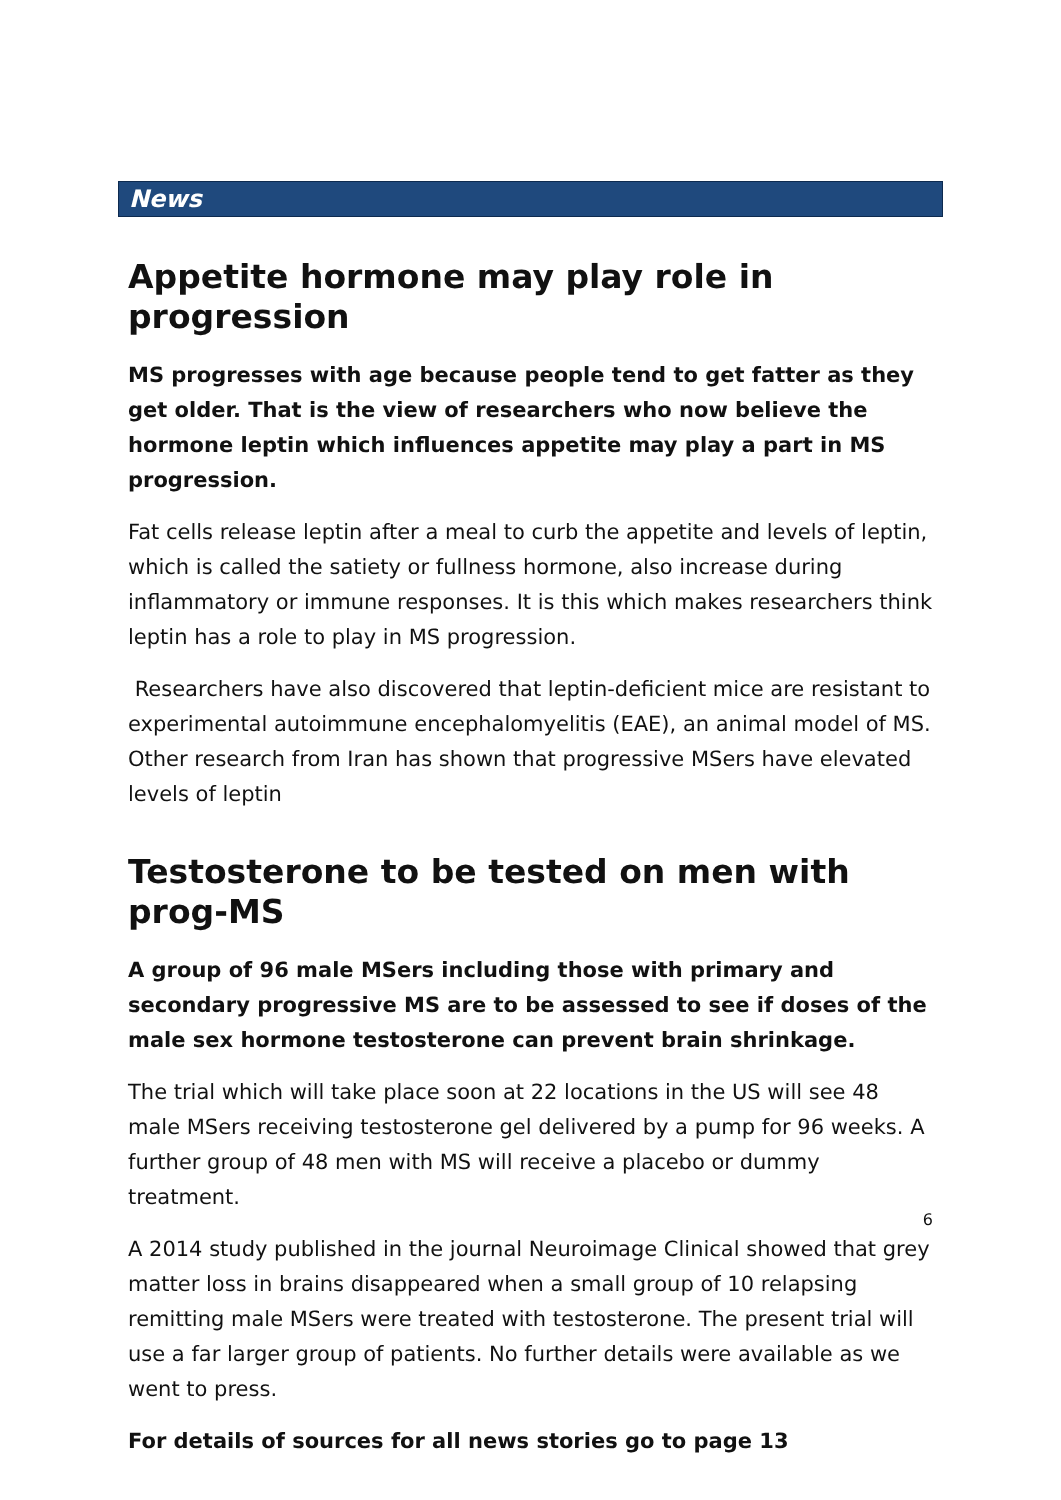News
Appetite hormone may play role in progression
MS progresses with age because people tend to get fatter as they get older. That is the view of researchers who now believe the hormone leptin which influences appetite may play a part in MS progression.
Fat cells release leptin after a meal to curb the appetite and levels of leptin, which is called the satiety or fullness hormone, also increase during inflammatory or immune responses. It is this which makes researchers think leptin has a role to play in MS progression.
Researchers have also discovered that leptin-deficient mice are resistant to experimental autoimmune encephalomyelitis (EAE), an animal model of MS. Other research from Iran has shown that progressive MSers have elevated levels of leptin
Testosterone to be tested on men with prog-MS
A group of 96 male MSers including those with primary and secondary progressive MS are to be assessed to see if doses of the male sex hormone testosterone can prevent brain shrinkage.
The trial which will take place soon at 22 locations in the US will see 48 male MSers receiving testosterone gel delivered by a pump for 96 weeks. A further group of 48 men with MS will receive a placebo or dummy treatment.
A 2014 study published in the journal Neuroimage Clinical showed that grey matter loss in brains disappeared when a small group of 10 relapsing remitting male MSers were treated with testosterone. The present trial will use a far larger group of patients. No further details were available as we went to press.
For details of sources for all news stories go to page 13
6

# # # #

WHAT YOU SHOULD DO: Transcribe the material above in full. No picture is to be copied.

YOUR RESPONSE:
News
Appetite hormone may play role in progression
MS progresses with age because people tend to get fatter as they get older. That is the view of researchers who now believe the hormone leptin which influences appetite may play a part in MS progression.
Fat cells release leptin after a meal to curb the appetite and levels of leptin, which is called the satiety or fullness hormone, also increase during inflammatory or immune responses. It is this which makes researchers think leptin has a role to play in MS progression.
Researchers have also discovered that leptin-deficient mice are resistant to experimental autoimmune encephalomyelitis (EAE), an animal model of MS. Other research from Iran has shown that progressive MSers have elevated levels of leptin
Testosterone to be tested on men with prog-MS
A group of 96 male MSers including those with primary and secondary progressive MS are to be assessed to see if doses of the male sex hormone testosterone can prevent brain shrinkage.
The trial which will take place soon at 22 locations in the US will see 48 male MSers receiving testosterone gel delivered by a pump for 96 weeks. A further group of 48 men with MS will receive a placebo or dummy treatment.
A 2014 study published in the journal Neuroimage Clinical showed that grey matter loss in brains disappeared when a small group of 10 relapsing remitting male MSers were treated with testosterone. The present trial will use a far larger group of patients. No further details were available as we went to press.
For details of sources for all news stories go to page 13
6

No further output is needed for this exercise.